To begin, the epidemic of dengue has become an increasing global public health concern in developing countries in the regions of Central America, Africa, and Southeast Asia. However, Costa Rica presents the largest amount of cases, which enhances the probability of a person contracting the hemorrhage form of the disease that may lead to death if not properly treated (Lopez, 2014). As a result, the Ministry of Health declared a public health alert and is allocating resources to areas that are most directly impacted by dengue along with informing citizens. This encompasses enacting procedures that prioritize the treatment of patients exhibiting the symptoms of dengue and creating special quarters in order to treat patients which must be communicated to those impacted. On a national level, in order to disseminate preventative methods for dengue, the Ministry of Health has paired with the accredited Costa Rican Red Cross and asserted, “it is coordinating actions for prevention, elimination of breeding site and fumigation campaigns with leaders from emergency organizations, municipalities, health sectors, police, and the private sector” (“DREF” 2013).
The Costa Rican Red Cross initiated a preventative campaign in order to terminate breeding grounds of dengue by reaching out to the public in order to inform them of more sanitary practices for preventing dengue. The Red Cross possesses bases in cities such as Parrita, Garabito, Orotina, and Aguirre that coordinated with national relief services to drive dengue communication campaigns with the slogan, ‘Together We Can Save Lives’ (DREF 2013). In order to develop proper plans, the University of Costa Rica researched how to engage the community in creating plans to fight dengue. Researcher Mugur Geana claimed: “The approach was how can we engage local opinion leaders and members of these communities to work towards a common goal” (Krings, 2015). As a result, more than a hundred volunteers participated in communicating methods of eliminating potential breeding grounds for dengue fever. The primary purpose of this campaign was not only to inform the citizens of Costa Rica, but to incite change in the community towards promoting a more sanitary environment. The pamphlets distributed contained information regarding precautions to take such as properly disposing of wastes as well as the dangers of dengue fever spreading (death rates, etc.). Over six-thousand families were informed of dengue fever and proper preventative methods through information pamphlets given out which thereby, on a local level, enabled the campaign to aid families in the community.
In addition, the campaign for preventing dengue has positively impacted Costa Rica on the community level. The Costa Rican Red Cross organized home visits in the high-risk town of La Carpio to educate residents about dengue and eliminating breeding grounds due to the fact that there are two contaminated rivers that flow through the town (Mayers, 2013) One coordinator of the dengue campaign, Jose Obando, asserted that as a result of the campaign dissemination methods, “we have been able to sensitive 63,000 families via cleaning campaigns, fumigations, and home visits in areas that are difficult to access”(Mayers 2013).

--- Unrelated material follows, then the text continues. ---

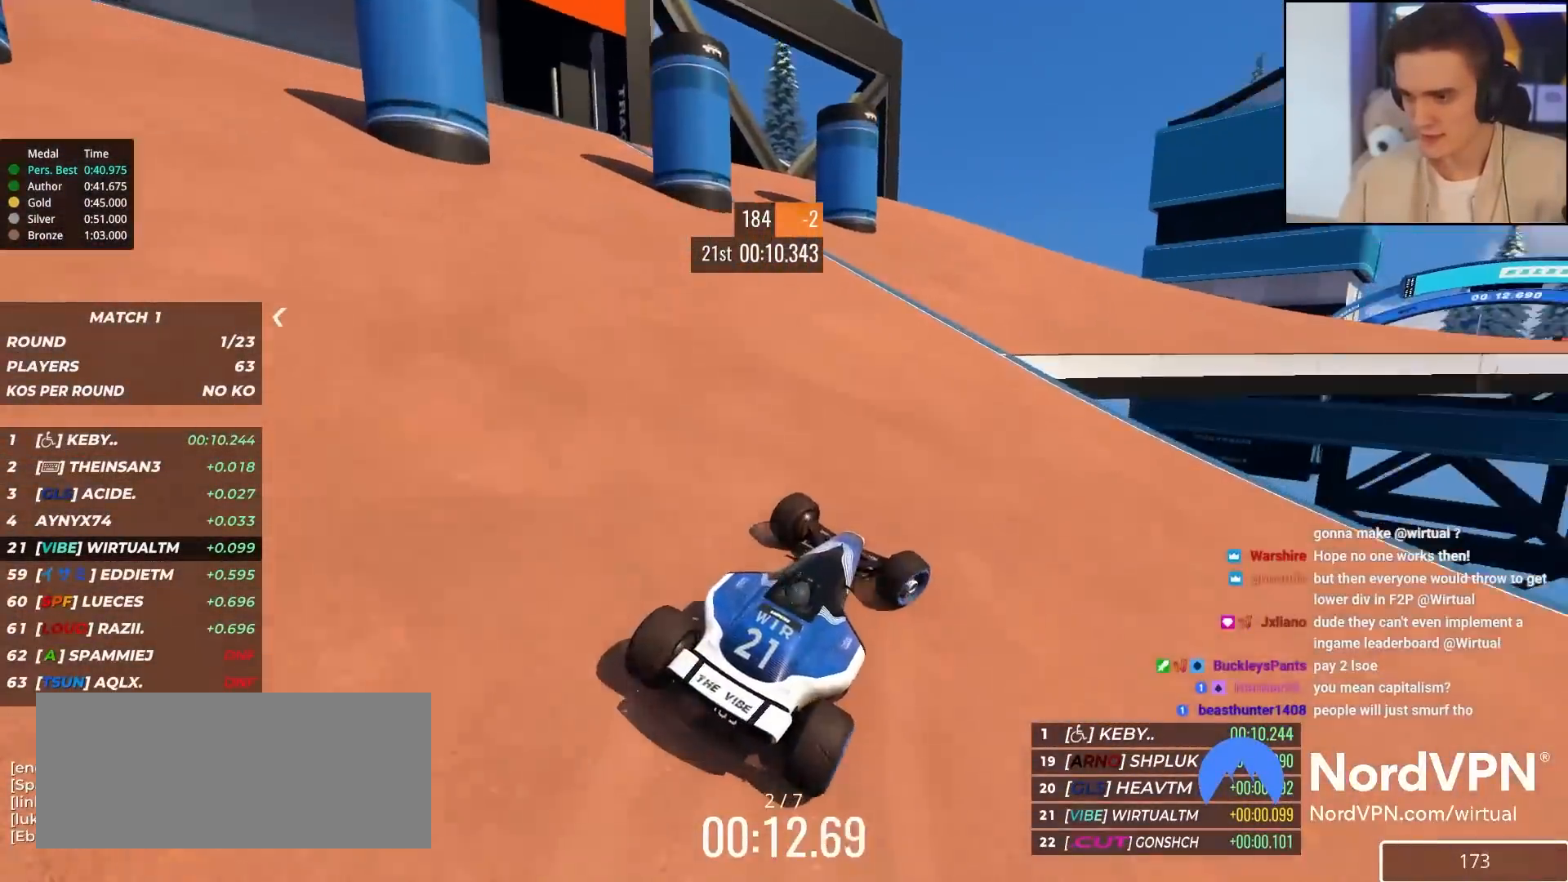
{"keys": ["up"], "events": [[383, "right", "up"]]}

Overall, the dengue informational pamphlets given out were effective in properly conveying the risks and defensive methods against potential grounds for the breeding of the virus since this public health campaign was supported at the national and community level. However, while numerous families may be taking preventative measures, there are those that will continue to contaminate the environment by not eliminating waste properly. This signifies that successful measures against the spread of dengue relies on active involvement of the community in which not all members may choose to comply. Cases of dengue have been shown to primarily impact poor communities that do not possess proper housing and adequate water supplies (Badia, 2013), so instead of simply informing the public of the dangers of dengue, the campaign would be more effective if more financial aid was allocated towards communities in need. This action would ensure that families will be able to live in sanitary conditions which therefore minimizes the risk of contracting dengue. Developing nations possess numerous economic and social barriers that avert proper environmental maintenance, but with increased coordination with national public health services to aid communities in poverty (providing clean water/proper housing) the Costa Rican Red Cross would be even more effective in minimizing cases of dengue annually.